Włoskie szaleństwo: Ducati Diavel vs. Ducati Monster S4R
Włosi to prawdziwie szalony naród. Kiedy cały glob nie śpi po nocach i mąci kończynami w powietrzu z powodu kryzysu, błękitnokrwiści z południa Europy patrzą sobie kolejne espresso i budują zwariowane motocykle. Jeśli w twoim garażu stoi małolitrażowe wozidło, którym jeździsz do pracy – urzędu skarbowego albo fabryki skarpet, a łamanie przepisów drogowych jest dla ciebie równorzędne ze zwymiotowaniem na czyimś ślubie, ten test nie jest dla ciebie. Dziś robimy lobotomię włoskiej firmie, która zrodziła na świat te dwa motocykle i sprawdzamy, o co jej tak naprawdę chodziło.
Halo! Patrz się na mnie! / No i co się gapisz?!

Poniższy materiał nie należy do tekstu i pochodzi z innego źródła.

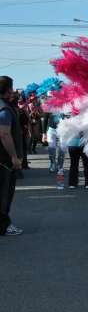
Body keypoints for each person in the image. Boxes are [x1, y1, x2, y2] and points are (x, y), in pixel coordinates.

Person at [0, 76, 23, 236]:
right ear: (8, 90)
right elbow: (4, 133)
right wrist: (14, 157)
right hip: (4, 160)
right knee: (4, 194)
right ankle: (4, 226)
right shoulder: (4, 109)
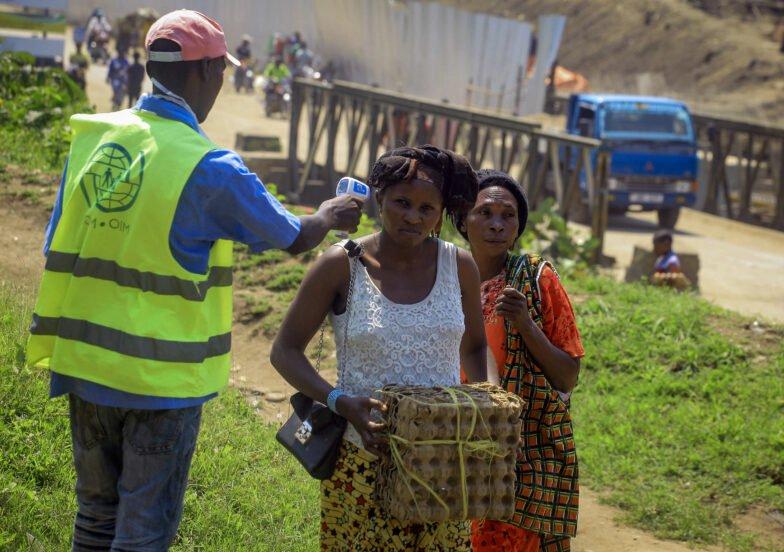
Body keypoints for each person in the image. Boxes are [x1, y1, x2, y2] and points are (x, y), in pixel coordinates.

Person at [26, 10, 362, 550]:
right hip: (159, 382)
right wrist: (327, 215)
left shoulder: (94, 138)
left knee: (94, 515)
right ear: (207, 70)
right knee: (143, 531)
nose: (222, 80)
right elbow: (291, 236)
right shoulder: (212, 168)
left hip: (84, 363)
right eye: (222, 70)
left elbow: (55, 244)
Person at [271, 146, 489, 551]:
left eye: (427, 208)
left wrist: (481, 412)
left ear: (441, 212)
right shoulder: (341, 265)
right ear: (380, 198)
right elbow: (285, 351)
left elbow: (475, 347)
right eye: (402, 203)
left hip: (442, 463)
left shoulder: (459, 266)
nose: (413, 217)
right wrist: (339, 402)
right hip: (362, 461)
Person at [456, 169, 584, 552]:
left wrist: (525, 323)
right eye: (485, 212)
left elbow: (568, 376)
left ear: (518, 227)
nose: (496, 224)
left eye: (507, 216)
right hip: (453, 445)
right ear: (463, 220)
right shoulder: (443, 280)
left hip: (521, 454)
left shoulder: (536, 279)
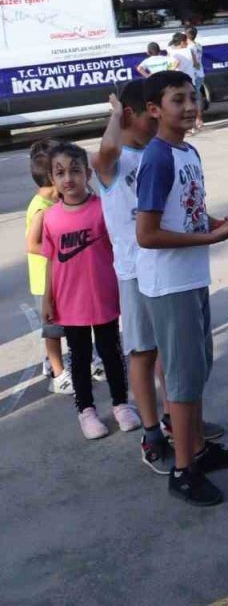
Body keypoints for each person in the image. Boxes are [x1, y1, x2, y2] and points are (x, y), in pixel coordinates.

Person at [135, 70, 228, 506]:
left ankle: (198, 449)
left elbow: (189, 211)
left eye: (191, 97)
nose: (188, 106)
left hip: (191, 276)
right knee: (181, 379)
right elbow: (147, 233)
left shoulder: (188, 151)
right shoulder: (157, 158)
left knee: (196, 369)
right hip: (169, 284)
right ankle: (183, 470)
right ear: (153, 110)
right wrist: (210, 240)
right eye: (176, 100)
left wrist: (222, 226)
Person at [93, 84, 180, 472]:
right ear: (131, 115)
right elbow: (107, 151)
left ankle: (176, 419)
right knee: (143, 353)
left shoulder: (155, 154)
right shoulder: (112, 162)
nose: (156, 120)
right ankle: (151, 431)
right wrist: (114, 113)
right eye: (149, 114)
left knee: (170, 352)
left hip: (165, 267)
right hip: (133, 271)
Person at [41, 142, 139, 439]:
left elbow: (119, 248)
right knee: (80, 357)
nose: (68, 178)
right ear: (52, 179)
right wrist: (48, 298)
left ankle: (121, 404)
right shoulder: (51, 217)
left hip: (104, 296)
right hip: (70, 303)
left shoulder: (103, 210)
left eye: (74, 170)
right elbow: (50, 260)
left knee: (111, 352)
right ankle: (86, 410)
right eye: (60, 172)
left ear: (87, 174)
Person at [26, 138, 74, 394]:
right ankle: (58, 373)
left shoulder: (56, 202)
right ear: (51, 176)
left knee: (68, 323)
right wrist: (57, 250)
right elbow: (31, 245)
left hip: (61, 275)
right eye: (60, 170)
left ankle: (56, 363)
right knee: (53, 329)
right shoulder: (41, 209)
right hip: (45, 280)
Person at [167, 33, 203, 131]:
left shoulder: (173, 52)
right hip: (190, 80)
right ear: (182, 42)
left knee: (181, 103)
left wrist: (169, 70)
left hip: (179, 81)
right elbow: (196, 64)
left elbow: (175, 62)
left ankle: (185, 125)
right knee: (192, 102)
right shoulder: (189, 50)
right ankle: (196, 122)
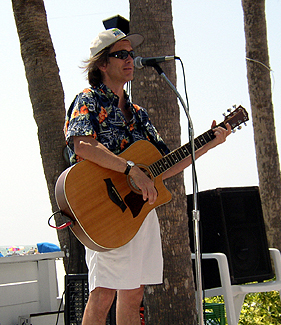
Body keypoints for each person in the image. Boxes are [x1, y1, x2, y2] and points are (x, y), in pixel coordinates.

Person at [64, 28, 231, 325]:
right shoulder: (87, 100)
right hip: (105, 210)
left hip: (138, 213)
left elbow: (163, 165)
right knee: (103, 293)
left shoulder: (138, 113)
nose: (131, 59)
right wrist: (130, 169)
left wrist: (209, 143)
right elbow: (83, 145)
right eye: (122, 54)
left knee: (134, 293)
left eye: (131, 54)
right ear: (102, 64)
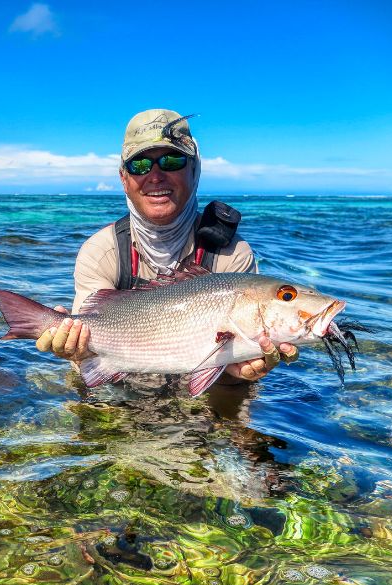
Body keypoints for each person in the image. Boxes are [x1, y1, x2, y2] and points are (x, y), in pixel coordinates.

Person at [36, 109, 298, 386]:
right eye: (139, 165)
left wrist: (235, 375)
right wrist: (72, 344)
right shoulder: (100, 252)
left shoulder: (233, 254)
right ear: (124, 179)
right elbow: (89, 355)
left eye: (172, 160)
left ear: (194, 171)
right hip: (123, 385)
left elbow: (233, 363)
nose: (156, 176)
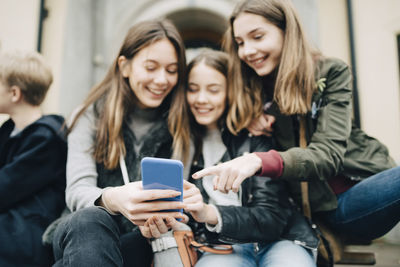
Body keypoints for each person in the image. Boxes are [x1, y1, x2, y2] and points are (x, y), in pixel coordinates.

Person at [192, 0, 400, 242]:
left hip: (366, 181)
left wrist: (259, 160)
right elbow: (205, 97)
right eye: (240, 43)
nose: (247, 50)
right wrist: (247, 112)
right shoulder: (245, 89)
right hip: (328, 210)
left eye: (257, 37)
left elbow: (328, 155)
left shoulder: (330, 72)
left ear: (286, 32)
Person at [140, 49, 318, 267]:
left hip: (281, 240)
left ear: (230, 92)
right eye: (193, 89)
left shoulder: (257, 134)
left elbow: (272, 217)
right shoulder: (177, 142)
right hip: (220, 246)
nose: (201, 99)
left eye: (213, 90)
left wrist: (209, 213)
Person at [51, 19, 188, 267]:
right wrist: (114, 199)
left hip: (142, 242)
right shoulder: (90, 115)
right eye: (151, 67)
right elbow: (77, 191)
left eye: (171, 70)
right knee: (90, 220)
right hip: (82, 234)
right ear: (124, 66)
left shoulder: (182, 123)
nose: (162, 80)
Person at [0, 51, 67, 266]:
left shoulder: (47, 138)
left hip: (26, 232)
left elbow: (6, 187)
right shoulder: (9, 130)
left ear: (14, 93)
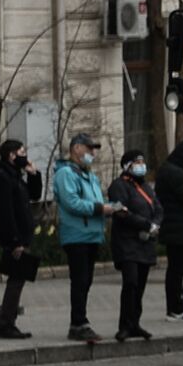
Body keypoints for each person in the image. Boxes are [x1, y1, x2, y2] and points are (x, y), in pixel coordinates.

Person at [54, 133, 124, 343]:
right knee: (80, 280)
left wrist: (110, 208)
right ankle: (78, 324)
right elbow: (72, 203)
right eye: (89, 148)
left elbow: (94, 199)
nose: (92, 153)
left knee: (86, 281)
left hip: (91, 234)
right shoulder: (66, 173)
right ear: (76, 148)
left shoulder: (88, 174)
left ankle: (80, 321)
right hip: (77, 234)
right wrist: (101, 208)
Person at [108, 149, 164, 341]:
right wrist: (145, 224)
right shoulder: (118, 186)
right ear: (127, 166)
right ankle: (124, 325)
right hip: (127, 243)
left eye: (142, 162)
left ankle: (135, 323)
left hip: (145, 243)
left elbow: (158, 208)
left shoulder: (146, 186)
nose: (141, 166)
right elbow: (120, 211)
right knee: (130, 283)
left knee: (139, 286)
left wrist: (155, 224)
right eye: (137, 163)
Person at [0, 139, 43, 338]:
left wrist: (34, 174)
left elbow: (34, 195)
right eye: (21, 152)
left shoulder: (16, 176)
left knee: (18, 280)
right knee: (15, 281)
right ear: (11, 155)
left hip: (23, 236)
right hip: (16, 239)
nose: (25, 156)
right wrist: (15, 241)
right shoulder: (2, 178)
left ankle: (7, 322)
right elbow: (5, 213)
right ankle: (6, 324)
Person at [155, 139, 183, 319]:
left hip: (174, 228)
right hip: (180, 229)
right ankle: (176, 306)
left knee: (177, 269)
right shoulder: (177, 174)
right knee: (179, 270)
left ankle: (178, 305)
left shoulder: (167, 170)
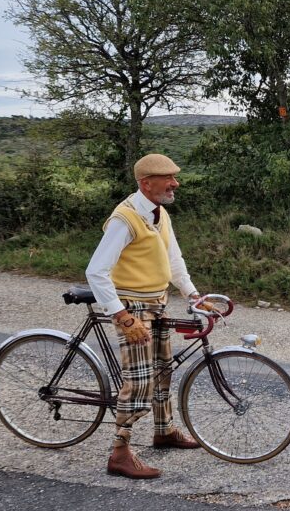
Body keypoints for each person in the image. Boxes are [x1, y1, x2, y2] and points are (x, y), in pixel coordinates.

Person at [86, 153, 208, 479]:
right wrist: (123, 317)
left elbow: (174, 257)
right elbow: (96, 271)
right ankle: (120, 453)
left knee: (163, 373)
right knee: (139, 380)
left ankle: (164, 430)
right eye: (168, 178)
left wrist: (193, 294)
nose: (175, 183)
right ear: (146, 183)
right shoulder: (124, 219)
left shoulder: (160, 214)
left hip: (157, 302)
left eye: (174, 176)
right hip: (132, 307)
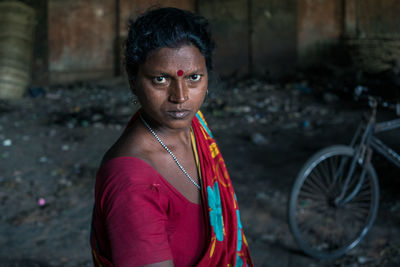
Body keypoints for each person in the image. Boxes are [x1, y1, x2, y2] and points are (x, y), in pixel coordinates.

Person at [91, 7, 253, 267]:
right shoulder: (131, 183)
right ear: (133, 82)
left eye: (194, 78)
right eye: (160, 79)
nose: (180, 97)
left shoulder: (193, 127)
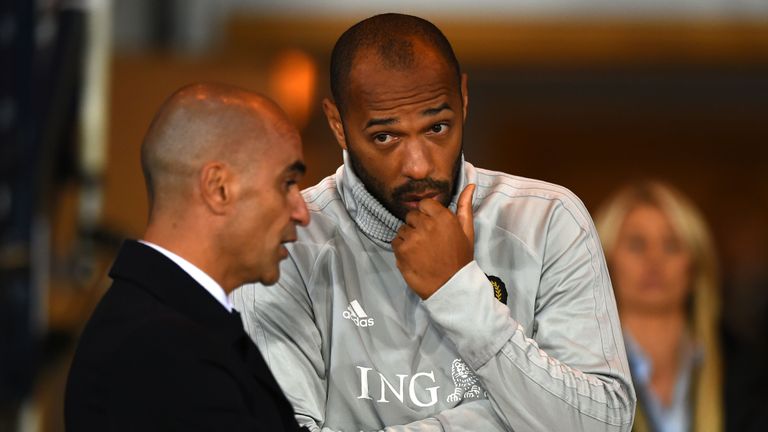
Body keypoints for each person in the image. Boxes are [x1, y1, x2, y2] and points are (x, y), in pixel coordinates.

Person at [233, 13, 635, 431]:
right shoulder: (289, 240)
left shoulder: (548, 219)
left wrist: (457, 291)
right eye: (385, 137)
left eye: (437, 127)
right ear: (338, 124)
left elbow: (603, 423)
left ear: (463, 97)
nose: (419, 166)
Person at [65, 83, 310, 431]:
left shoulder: (177, 326)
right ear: (218, 188)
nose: (302, 212)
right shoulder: (161, 348)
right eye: (287, 183)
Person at [594, 181, 723, 432]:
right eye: (637, 244)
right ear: (606, 262)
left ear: (695, 267)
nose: (654, 260)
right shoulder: (572, 369)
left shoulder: (747, 371)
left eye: (671, 245)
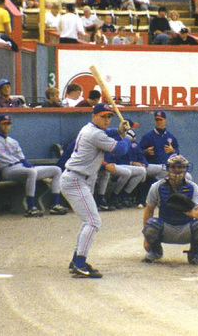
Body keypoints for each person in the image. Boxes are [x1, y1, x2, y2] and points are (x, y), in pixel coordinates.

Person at [62, 103, 131, 278]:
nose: (107, 119)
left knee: (88, 222)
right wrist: (128, 136)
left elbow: (108, 133)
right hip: (76, 180)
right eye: (103, 116)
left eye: (109, 117)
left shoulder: (90, 129)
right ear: (94, 116)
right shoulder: (93, 133)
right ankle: (79, 263)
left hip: (79, 179)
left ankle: (76, 260)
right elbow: (121, 149)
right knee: (93, 222)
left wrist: (119, 131)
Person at [0, 115, 67, 217]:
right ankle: (30, 207)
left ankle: (55, 205)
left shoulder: (13, 141)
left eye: (8, 124)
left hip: (21, 168)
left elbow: (23, 159)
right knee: (31, 172)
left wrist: (30, 166)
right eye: (4, 124)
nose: (6, 126)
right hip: (8, 170)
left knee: (56, 170)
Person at [142, 154, 198, 265]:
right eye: (173, 167)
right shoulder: (157, 187)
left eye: (181, 167)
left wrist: (192, 213)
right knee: (151, 225)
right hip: (165, 226)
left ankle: (195, 255)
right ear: (168, 168)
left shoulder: (193, 187)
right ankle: (155, 252)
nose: (177, 170)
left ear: (186, 169)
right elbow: (149, 210)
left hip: (185, 227)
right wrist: (146, 238)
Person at [96, 120, 147, 209]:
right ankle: (113, 197)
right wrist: (127, 138)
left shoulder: (132, 142)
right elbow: (120, 153)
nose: (133, 130)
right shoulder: (115, 138)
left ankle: (124, 196)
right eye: (130, 128)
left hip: (118, 165)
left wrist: (143, 163)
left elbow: (140, 155)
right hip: (109, 164)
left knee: (142, 171)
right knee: (126, 172)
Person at [140, 110, 179, 180]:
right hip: (152, 166)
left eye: (160, 120)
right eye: (157, 120)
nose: (159, 122)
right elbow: (138, 153)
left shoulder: (171, 137)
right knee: (163, 170)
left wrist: (173, 151)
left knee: (187, 176)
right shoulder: (147, 136)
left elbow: (178, 153)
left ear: (165, 121)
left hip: (168, 166)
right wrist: (146, 152)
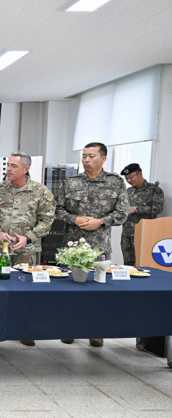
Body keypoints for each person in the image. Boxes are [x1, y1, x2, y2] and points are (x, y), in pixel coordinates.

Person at [55, 142, 129, 348]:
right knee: (69, 290)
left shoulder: (115, 182)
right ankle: (68, 328)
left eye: (91, 156)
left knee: (98, 291)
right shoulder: (71, 182)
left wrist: (101, 221)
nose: (86, 160)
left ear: (103, 159)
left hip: (99, 245)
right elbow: (57, 209)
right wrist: (74, 219)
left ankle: (96, 331)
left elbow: (122, 213)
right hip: (72, 246)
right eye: (84, 156)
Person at [0, 152, 55, 346]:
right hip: (0, 249)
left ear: (26, 169)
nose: (9, 169)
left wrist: (28, 237)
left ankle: (26, 329)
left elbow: (47, 220)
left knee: (26, 290)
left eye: (13, 166)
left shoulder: (40, 191)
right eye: (8, 165)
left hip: (27, 250)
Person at [119, 163, 165, 266]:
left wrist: (136, 209)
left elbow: (157, 208)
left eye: (131, 177)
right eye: (126, 178)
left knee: (143, 264)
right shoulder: (128, 191)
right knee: (128, 265)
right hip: (127, 234)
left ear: (140, 174)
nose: (129, 180)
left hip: (145, 234)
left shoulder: (153, 190)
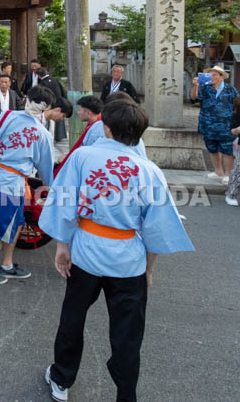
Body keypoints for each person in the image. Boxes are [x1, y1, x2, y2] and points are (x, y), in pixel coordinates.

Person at [39, 99, 194, 402]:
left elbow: (64, 202)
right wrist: (148, 271)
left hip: (86, 251)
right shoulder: (148, 170)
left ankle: (61, 377)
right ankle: (126, 393)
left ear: (105, 127)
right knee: (127, 334)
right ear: (139, 132)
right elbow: (156, 229)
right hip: (128, 260)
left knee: (73, 318)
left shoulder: (83, 156)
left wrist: (62, 245)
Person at [0, 85, 57, 285]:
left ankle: (7, 264)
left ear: (27, 99)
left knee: (16, 223)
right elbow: (45, 165)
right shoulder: (41, 133)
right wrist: (49, 186)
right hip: (10, 184)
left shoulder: (8, 116)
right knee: (1, 229)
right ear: (45, 108)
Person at [190, 65, 238, 184]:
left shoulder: (230, 89)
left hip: (226, 124)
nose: (211, 77)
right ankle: (218, 171)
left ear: (221, 77)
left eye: (214, 75)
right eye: (209, 75)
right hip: (208, 123)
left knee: (227, 149)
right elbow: (193, 99)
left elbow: (238, 104)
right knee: (212, 148)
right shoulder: (204, 88)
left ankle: (228, 173)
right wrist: (196, 85)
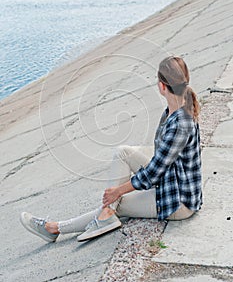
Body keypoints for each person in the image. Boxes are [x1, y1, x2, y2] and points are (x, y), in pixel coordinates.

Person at [20, 56, 202, 243]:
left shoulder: (181, 122)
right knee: (123, 152)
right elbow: (161, 163)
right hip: (171, 181)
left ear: (161, 86)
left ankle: (55, 228)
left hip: (178, 201)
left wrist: (118, 192)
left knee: (119, 203)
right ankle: (106, 214)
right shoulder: (173, 111)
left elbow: (154, 173)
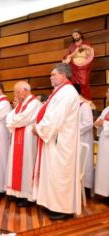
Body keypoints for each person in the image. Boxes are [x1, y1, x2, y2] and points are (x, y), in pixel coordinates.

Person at [32, 63, 81, 220]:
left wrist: (39, 128)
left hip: (61, 141)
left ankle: (63, 209)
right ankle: (52, 204)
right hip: (55, 139)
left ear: (63, 75)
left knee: (60, 174)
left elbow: (55, 118)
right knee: (53, 173)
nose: (50, 77)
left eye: (53, 74)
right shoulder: (60, 92)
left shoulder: (66, 93)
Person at [5, 81, 42, 206]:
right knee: (15, 164)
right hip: (18, 136)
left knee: (27, 164)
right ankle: (16, 192)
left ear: (26, 90)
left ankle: (28, 195)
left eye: (17, 92)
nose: (15, 95)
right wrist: (14, 121)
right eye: (15, 92)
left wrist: (14, 121)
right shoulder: (21, 105)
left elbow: (22, 119)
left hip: (28, 138)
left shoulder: (35, 103)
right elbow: (9, 117)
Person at [62, 29, 94, 100]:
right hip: (74, 67)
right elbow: (68, 55)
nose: (75, 37)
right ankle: (77, 98)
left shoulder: (86, 44)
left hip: (84, 66)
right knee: (75, 84)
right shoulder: (72, 46)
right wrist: (68, 58)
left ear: (80, 35)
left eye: (76, 35)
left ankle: (86, 99)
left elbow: (90, 53)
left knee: (84, 82)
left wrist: (86, 49)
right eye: (73, 36)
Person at [74, 84, 94, 190]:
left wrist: (73, 131)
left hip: (82, 139)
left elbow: (88, 123)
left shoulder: (84, 105)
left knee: (83, 164)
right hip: (72, 140)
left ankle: (85, 187)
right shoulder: (72, 106)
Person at [93, 87, 109, 198]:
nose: (106, 94)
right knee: (104, 168)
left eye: (108, 92)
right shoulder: (106, 109)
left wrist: (103, 123)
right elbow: (98, 121)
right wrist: (99, 123)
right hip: (104, 142)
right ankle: (105, 194)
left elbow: (102, 122)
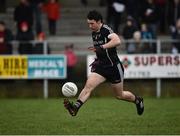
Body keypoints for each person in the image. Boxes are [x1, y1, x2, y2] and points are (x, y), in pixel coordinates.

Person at [63, 10, 144, 116]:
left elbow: (117, 41)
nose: (90, 26)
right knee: (88, 86)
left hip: (113, 67)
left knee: (119, 95)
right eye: (88, 24)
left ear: (99, 21)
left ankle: (138, 100)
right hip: (101, 66)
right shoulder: (94, 33)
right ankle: (76, 107)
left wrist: (102, 47)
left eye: (92, 23)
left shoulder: (106, 30)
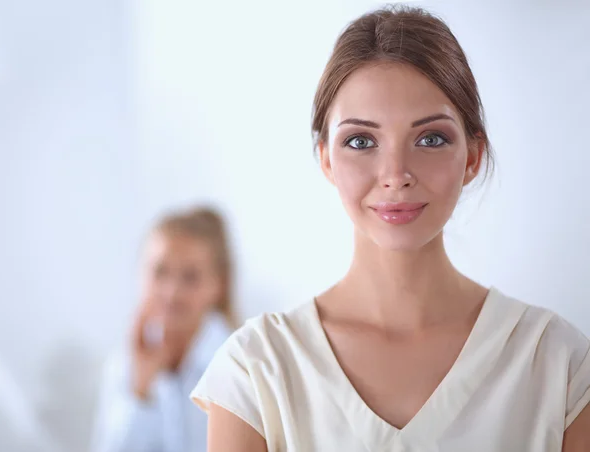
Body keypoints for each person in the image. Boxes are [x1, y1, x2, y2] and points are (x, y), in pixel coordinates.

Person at [190, 5, 590, 451]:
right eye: (360, 141)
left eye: (430, 139)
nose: (395, 173)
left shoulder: (558, 365)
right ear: (325, 158)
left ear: (473, 157)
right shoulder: (256, 369)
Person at [92, 207, 237, 452]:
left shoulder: (238, 366)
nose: (172, 292)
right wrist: (140, 392)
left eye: (190, 277)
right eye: (160, 272)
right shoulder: (123, 365)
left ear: (219, 285)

Dukaty po prostu dobrze wyglądają. Owszem, w historii tego koncernu zdarzyły się wpadki zwane Multistrada 620 i Paso, ale generalnie większość motocykli z Bolonii jest spektakularnie piękna. Mamy Monstera S4R. To manuskrypt Ducati. Sekretna recepta na Coca Colę. Design tego motocykla jest kultywowany od lat i podlega jedynie drobnym, podyktowanym modą zmianom. Mamy kratownicową ramę, długi zbiornik paliwa, mały, spływający na dół zadupek i dwa wydechy po prawej stronie, idące jeden nad drugim. Klasyka lubianego gatunku. Obok z kolei mamy Diavela. Diavel to nic innego, jak Monster 696, któremu ktoś zapomniał powiedzieć „Hej, stary, nie przesadzaj z tymi sterydami, ok?”. Należą się tutaj brawa, bo udało się zakląć magię włoskiego designu, a jednocześnie ubrać motocykl w masę i muskularność. Jeśli chodzi o splendor, Diavel nokautuje S4R. Przechodnie zawsze poświęcali mu więcej uwagi, wyraźnie będąc pod wrażeniem tylnego kapcia. Który notabene wielkością przypomina Mazury. Obydwa te motocykle mają w sobie coś z eleganckiego oprycha, który chce, abyś go podziwiał, ale kiedy się na niego spojrzysz, zaparkuje ci pięść na twarzy.
Po bułki z szatanem
Oczywiście, obydwa te motocykle cudownie wpisują się w idylliczną wizję atakowania zakrętów na drogach Toskanii. W Ścigacz.pl lubimy jednak doszukiwać się sensu i cywilizacji w najbardziej psychopatycznych motocyklach. Codzienna eksploatacja. No cóż, Monster w mieście, w korkach i w czasie jazdy powolnej zachowuje się jak hiena z ADHD. Szarpie łańcuchem, warczy, trzęsie się i jedyne czego chce, to abyś opuścił strefę 50 km/h i dorzucił do pieca. Siedzi się na nim dziwnie. To bardzo niewielki motocykl, a pozycja nań jest bardzo aktywna, agresywna, przez co słaba jeśli chodzi o komfort. Diavel to trochę inna bajka. Siedzimy niżej, bardziej „w” motocyklu niż „na” nim. A to z kolei płynnie prowadzi nas do bolesnej wady. Hamując, a Diavel dysponuje heblami zdolnymi zatrzymać czas, nasze genitalia są brutalnie miażdżone. Taki rodzaj bardzo szybkiej, ekscytującej, głośnej wazektomii. Na obydwu tych motocyklach wieźliśmy pasażerki. Przeżyły, ale trudno wyraz ich twarzy określić jako zadowolony. Zresztą, czego się spodziewaliście? Monster jest nieco wygodniejszy, ale po ciężkim dniu pracy do domu wolałbym wracać Diavelem. Ma znacznie lżej i precyzyjniej pracujące sprzęgło, a w trybie Urban (o którym za chwilę) łagodnieje i zmienia się w przyjemnego cruisera.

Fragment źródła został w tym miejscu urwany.